A box is being pushed up the ramp by you at a 15 degree angle. The coefficient of kinetic friction between the box and ramp is .4. The box has a mass of 12 kg and you are pushing up the ramp with a force of 95N. What is the kinetic frictional force? What is the sum of forces (net force) acting parallel to the plan?

for the first question I got -46N and on the second question do I add gravity parallel to the plane with frictional force and add that to force push?

To determine the kinetic frictional force, we can use the formula:

F_friction = coefficient of kinetic friction * normal force

The normal force is the perpendicular force exerted by the ramp on the box, which is equal to the weight of the box since it is on an inclined plane.

The weight of the box can be calculated using the formula:

Weight = mass * acceleration due to gravity

Given that the mass of the box is 12 kg, and the acceleration due to gravity is approximately 9.8 m/s^2, we can find the weight:

Weight = 12 kg * 9.8 m/s^2 = 117.6 N

The normal force is then equal to the weight, so:

Normal force = 117.6 N

Now, we can plug in the given coefficient of kinetic friction, which is 0.4, and solve for the frictional force:

F_friction = (0.4)(117.6 N) = 47 N.

Therefore, the kinetic frictional force is 47 N.

To find the net force acting parallel to the plane, we need to consider all the forces acting in that direction.

First, let's calculate the force component parallel to the plane due to the force you are pushing with:

Force parallel to plane (from pushing) = force * sin(angle)

Given that the force you are pushing with is 95 N and the angle of the ramp is 15 degrees:

Force parallel to plane (from pushing) = 95 N * sin(15°) = 24.58 N

Next, let's find the force component parallel to the plane due to gravity:

Force parallel to plane (gravity) = weight * sin(angle)

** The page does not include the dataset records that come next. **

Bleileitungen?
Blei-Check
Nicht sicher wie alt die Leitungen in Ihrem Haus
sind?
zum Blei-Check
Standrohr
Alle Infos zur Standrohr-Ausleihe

Since we have already calculated the weight to be 117.6 N:

Force parallel to plane (gravity) = 117.6 N * sin(15°) = 30.40 N

Finally, the net force acting parallel to the plane is the sum of these two forces:

Net force (parallel to the plane) = Force parallel to plane (from pushing) + Force parallel to plane (gravity)
= 24.58 N + 30.40 N
= 54.98 N

Therefore, the sum of forces (net force) acting parallel to the plane is approximately 54.98 N.

To find the kinetic frictional force, you can use the equation:

Frictional force = coefficient of kinetic friction * normal force

The normal force can be calculated by considering the forces acting perpendicular to the ramp. Since the box is on a ramp inclined at a 15-degree angle, the normal force can be found using:

Normal force = mass * gravitational acceleration * cos(angle)

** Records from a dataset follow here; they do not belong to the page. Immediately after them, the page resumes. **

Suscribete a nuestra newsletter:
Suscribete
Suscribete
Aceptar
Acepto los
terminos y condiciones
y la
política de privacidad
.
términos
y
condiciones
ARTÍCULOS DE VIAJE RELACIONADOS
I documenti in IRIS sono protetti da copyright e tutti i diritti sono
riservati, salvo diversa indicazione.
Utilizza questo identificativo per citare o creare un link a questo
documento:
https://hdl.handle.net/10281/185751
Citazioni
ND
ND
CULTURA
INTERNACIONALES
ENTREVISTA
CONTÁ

Here, the gravitational acceleration is 9.8 m/s^2.

Substituting the given values, we have:

Normal force = 12 kg * 9.8 m/s^2 * cos(15 degrees) ≈ 114.96 N

Now, calculating the kinetic frictional force:

Frictional force = 0.4 * 114.96 N ≈ 45.98 N

Therefore, the kinetic frictional force acting on the box is approximately 45.98 N.

Now, moving on to the second question, we need to find the net force acting parallel to the ramp. This involves considering the individual forces acting in that direction.

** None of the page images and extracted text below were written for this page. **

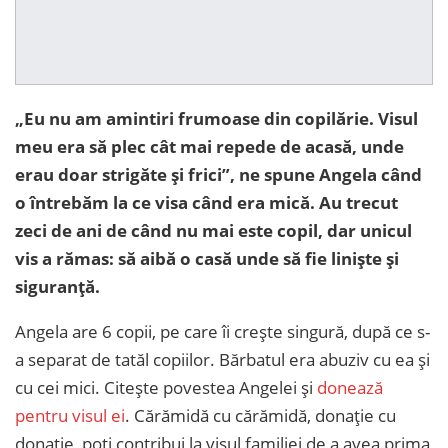
„Eu nu am amintiri frumoase din copilărie. Visul
meu era să plec cât mai repede de acasă, unde
erau doar strigăte și frici”, ne spune Angela când
o întrebăm la ce visa când era mică. Au trecut
zeci de ani de când nu mai este copil, dar unicul
vis a rămas: să aibă o casă unde să fie liniște și
siguranță.
Angela are 6 copii, pe care îi crește singură, după ce s-
a separat de tatăl copiilor. Bărbatul era abuziv cu ea și
cu cei mici. Citește povestea Angelei și
donează
pentru visul ei
. Cărămidă cu cărămidă, donație cu
donație, poți contribui la visul familiei de a avea prima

The force you are applying is 95 N, acting up the ramp. The force of kinetic friction is acting in the opposite direction, so it can also be considered negative (since friction opposes motion). Hence, the kinetic frictional force is -45.98 N.

The gravitational force acting parallel to the ramp can be calculated using:

Gravitational force parallel to the ramp = mass * gravitational acceleration * sin(angle)

Substituting the given values:

Gravitational force parallel to the ramp = 12 kg * 9.8 m/s^2 * sin(15 degrees) ≈ 30.23 N

Now, to find the net force acting parallel to the ramp, we need to add up all the individual forces in that direction:

Net force parallel to the ramp = Force you are applying + Gravitational force parallel to the ramp + Kinetic frictional force

Plugging in the values:

Net force parallel to the ramp = 95 N + 30.23 N - 45.98 N ≈ 79.25 N

Therefore, the sum of forces (net force) acting parallel to the ramp is approximately 79.25 N.